At the Cathedral, there is a lot of joy in sharing a meal together.  We've been collecting recipes for you.



Soft Cheeses
Did you know you can make your own soft cheeses and yogurt at home?  Cassie Lewis led the Simpler Living group in a workshop to learn how to do it.

Ricotta
  • 1 quart whole or 2% milk
  • ¼ cup vinegar 
  • Salt 
Pour the milk into a large pot, and heat it to 190-195 degrees F (just under boiling, or until steam and small bubbles form along edges of pot). Add the vinegar and stir. The curds will separate. Ladle the curds into a cheesecloth-lined colander, and set aside to drain over a catch bowl. When the curds have cooled a few minutes, tie the corners of the cloth into a ball, wrap the ends around a wooden spoon, and rest the spoon over the catch bowl or the edges of your sink, allowing the curds to drain. After a few hours the cheese should stop draining, at which time you can salt to taste. Place in an airtight container and refrigerate. Ricotta keeps for 5 days in the fridge.

Cream Cheese
  • 4 cups NON-ultra pasteurized half & half 
  • 1 cup NON-ultra pasteurized heavy cream 
  • 2 tbsp buttermilk 
  • 1 tsp salt 
Heat the creams to 90 degrees F (or until hot), then stir in the buttermilk and pour the mixture into a sanitized mixing bowl (use glass or a non-reactive metal). Cover the bowl with plastic wrap. Wrap a few kitchen towels snugly around the bowl. Place the bowl in a warm area, and let it sit for 24 hours. After 24 hours the cream mixture should have the consistency of yogurt and should not move when the bowl is leaned on its side. If it still has some movement, the cultures need more time to develop, so let it sit for 6-12 hours more. Once you have a firm mixture, pour it into your cheesecloth-lined colander with a catch bowl underneath. Allow it to drain for 15 minutes, then fold the cheese cloth over the cheese to continue straining. Cover it with plastic, and place in the fridge for as long as 12-14 hours. Stir in salt.

Fromage Blanc (aka Farmer’s Cheese!) 
  • 1 quart of whole or 2% milk 
  • 1 cup buttermilk 
  • 2 tsp of vinegar (any type) or lemon juice 
  • ¾ tsp salt 
Follow the same instructions for Ricotta.  

Yogurt
  • 1 quart of whole, 2%, or soy milk 
  • 2 tbsp of yogurt that’s already made, or some “yogurt starter” according to package instructions 
Pour the milk into a large pot, and heat it to 190-195 degrees F (just under boiling, or until steam and small bubbles form along edges of pot).
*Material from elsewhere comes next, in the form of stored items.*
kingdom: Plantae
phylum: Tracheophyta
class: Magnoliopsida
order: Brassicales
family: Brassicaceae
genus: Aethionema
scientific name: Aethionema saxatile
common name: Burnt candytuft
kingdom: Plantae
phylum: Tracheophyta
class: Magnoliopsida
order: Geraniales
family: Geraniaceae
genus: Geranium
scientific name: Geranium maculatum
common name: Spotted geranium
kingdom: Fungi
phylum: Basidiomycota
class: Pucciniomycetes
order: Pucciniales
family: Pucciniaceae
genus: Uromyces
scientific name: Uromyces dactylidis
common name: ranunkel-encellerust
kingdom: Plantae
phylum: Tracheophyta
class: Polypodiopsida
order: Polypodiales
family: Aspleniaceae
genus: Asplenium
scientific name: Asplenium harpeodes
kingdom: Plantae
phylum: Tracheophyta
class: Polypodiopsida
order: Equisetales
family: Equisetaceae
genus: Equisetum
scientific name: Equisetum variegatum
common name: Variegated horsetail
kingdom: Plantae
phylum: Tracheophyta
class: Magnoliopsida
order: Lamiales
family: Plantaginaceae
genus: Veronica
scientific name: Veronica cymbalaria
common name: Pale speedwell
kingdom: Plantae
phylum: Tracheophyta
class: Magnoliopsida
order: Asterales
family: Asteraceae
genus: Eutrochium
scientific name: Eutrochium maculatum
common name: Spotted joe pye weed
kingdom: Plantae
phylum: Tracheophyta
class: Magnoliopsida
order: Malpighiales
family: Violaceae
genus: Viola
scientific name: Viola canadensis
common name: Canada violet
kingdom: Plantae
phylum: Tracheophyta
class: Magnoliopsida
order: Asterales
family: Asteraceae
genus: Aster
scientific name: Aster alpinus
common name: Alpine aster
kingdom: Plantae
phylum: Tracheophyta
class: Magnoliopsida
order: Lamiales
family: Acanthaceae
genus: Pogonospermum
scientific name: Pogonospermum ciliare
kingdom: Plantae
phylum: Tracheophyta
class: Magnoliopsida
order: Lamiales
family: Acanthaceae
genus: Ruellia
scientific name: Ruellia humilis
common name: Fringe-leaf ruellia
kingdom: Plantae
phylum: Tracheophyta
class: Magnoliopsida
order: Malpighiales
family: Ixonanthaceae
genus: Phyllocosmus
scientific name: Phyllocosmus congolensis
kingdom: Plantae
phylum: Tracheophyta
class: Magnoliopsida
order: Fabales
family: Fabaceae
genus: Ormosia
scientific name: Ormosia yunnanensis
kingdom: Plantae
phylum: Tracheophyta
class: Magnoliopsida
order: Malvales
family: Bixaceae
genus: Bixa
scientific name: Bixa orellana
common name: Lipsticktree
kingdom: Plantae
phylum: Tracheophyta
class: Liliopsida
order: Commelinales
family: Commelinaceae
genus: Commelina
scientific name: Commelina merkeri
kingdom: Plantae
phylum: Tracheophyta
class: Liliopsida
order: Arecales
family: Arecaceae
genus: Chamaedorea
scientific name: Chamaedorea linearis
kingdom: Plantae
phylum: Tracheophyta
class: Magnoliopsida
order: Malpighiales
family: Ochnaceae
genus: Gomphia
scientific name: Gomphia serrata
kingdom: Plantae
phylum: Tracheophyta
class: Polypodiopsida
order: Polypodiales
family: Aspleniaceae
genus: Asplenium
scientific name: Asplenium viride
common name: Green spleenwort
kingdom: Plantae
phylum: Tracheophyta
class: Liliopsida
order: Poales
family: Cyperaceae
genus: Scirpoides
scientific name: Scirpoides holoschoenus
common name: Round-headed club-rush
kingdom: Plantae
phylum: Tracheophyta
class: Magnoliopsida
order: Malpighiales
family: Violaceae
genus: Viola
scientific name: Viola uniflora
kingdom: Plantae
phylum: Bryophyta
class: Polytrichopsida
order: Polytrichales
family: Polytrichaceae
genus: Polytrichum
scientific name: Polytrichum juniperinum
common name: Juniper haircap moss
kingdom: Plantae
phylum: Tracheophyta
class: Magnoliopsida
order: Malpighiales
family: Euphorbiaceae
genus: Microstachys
Add the starter yogurt and stir. Pour into sanitized jars and place (without lids) in yogurt maker, OR cover with cheese cloth or thin kitchen towel or napkin and place in a warm spot with a towel around them for 6-12 hours (longer time makes thicker yogurt). Place lids on jars and refrigerate.  

Variations: Can use coconut milk, or nut milk (made by blending equal parts water and nuts). Can use the coconut milk in place of the water when making nut milk. Harder nuts require pre-soaking for several hours.

Labneh (Middle Eastern Yogurt Cheese)
 Follow instructions for yogurt above. After yogurt has developed for 6-12 hours, pour into a cheesecloth-lined colander over a catch bowl. Tie the corners of the cloth into a ball, wrap the ends around a wooden spoon, and rest the spoon over the catch bowl or the edges of your sink, allowing it to drain for 8-12 hours. When finished, use as a sweet or savory spread, adding salt and herbs or use with honey, cinnamon, and dried fruit.